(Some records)
%%
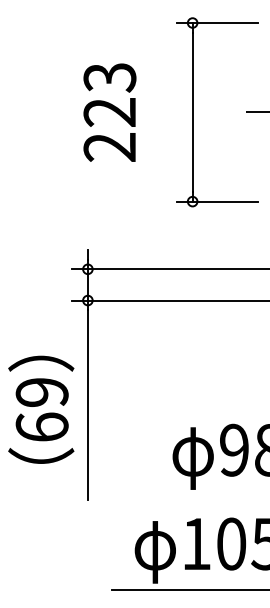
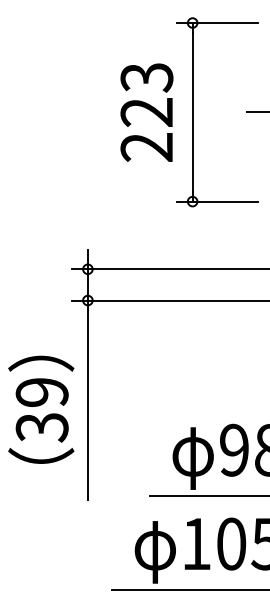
text at (109, 112) position: (109, 112) -> (146, 112)
text at (41, 427): 69 -> 39
line at (207, 495): none -> present
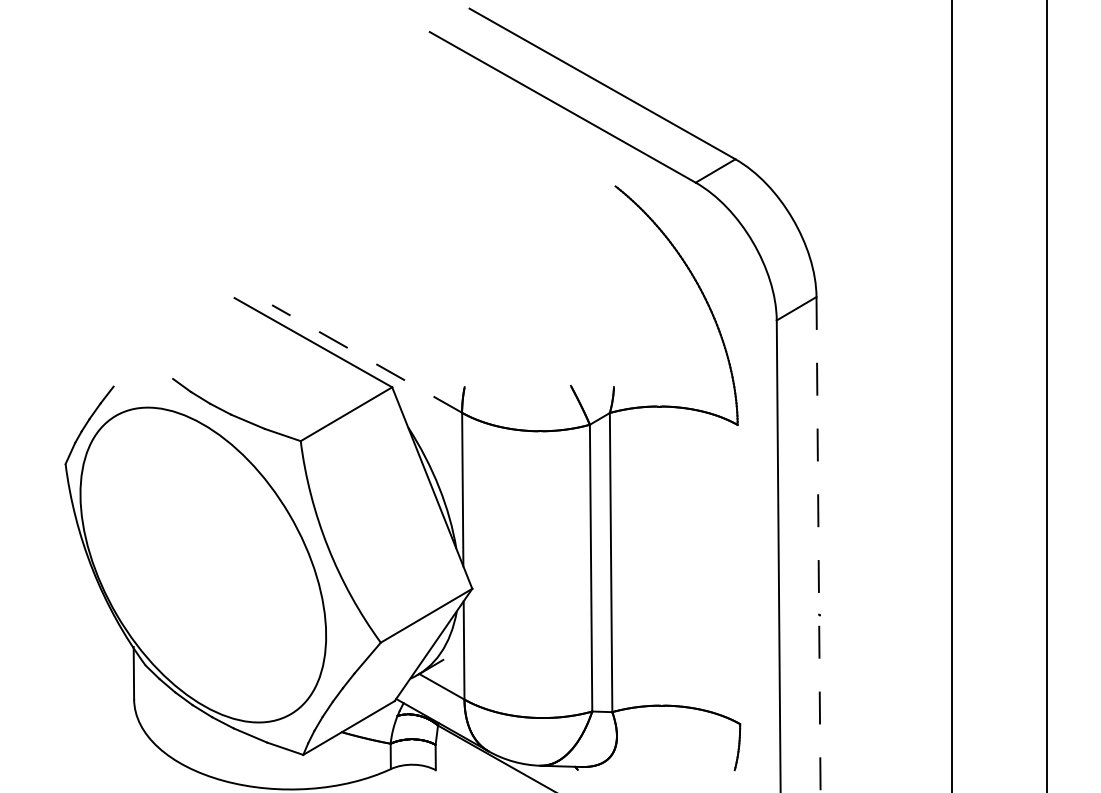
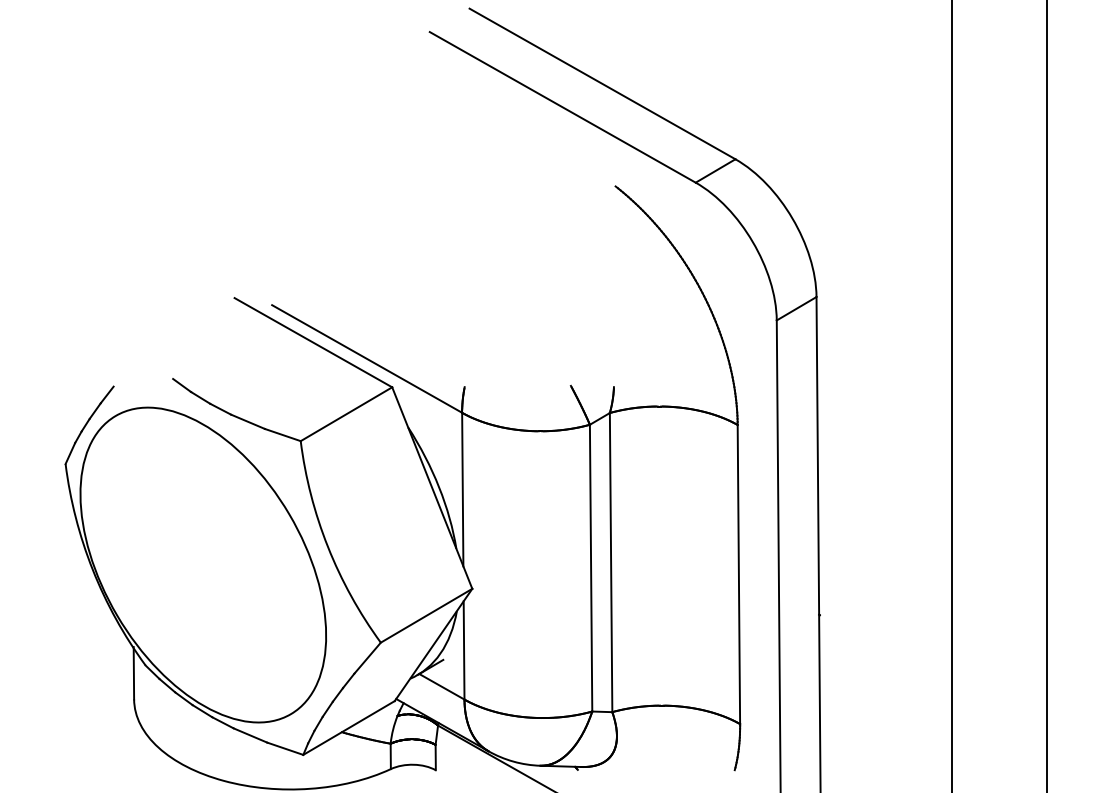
line at (366, 358): dashed -> solid
line at (818, 544): dashed -> solid
line at (738, 574): none -> present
%%
**WRITTEN TASK**
Rewrite the entries above as a Markdown table with the columns Row and Difference, numbering each line in Row and giving the line itself in Difference. Skip blank lines and omit the picture lines.

**WORKED ANSWER**
| Row | Difference |
|---|---|
| 1 | text at (109, 112) position: (109, 112) -> (146, 112) |
| 2 | text at (41, 427): 69 -> 39 |
| 3 | line at (207, 495): none -> present |
| 4 | line at (366, 358): dashed -> solid |
| 5 | line at (818, 544): dashed -> solid |
| 6 | line at (738, 574): none -> present |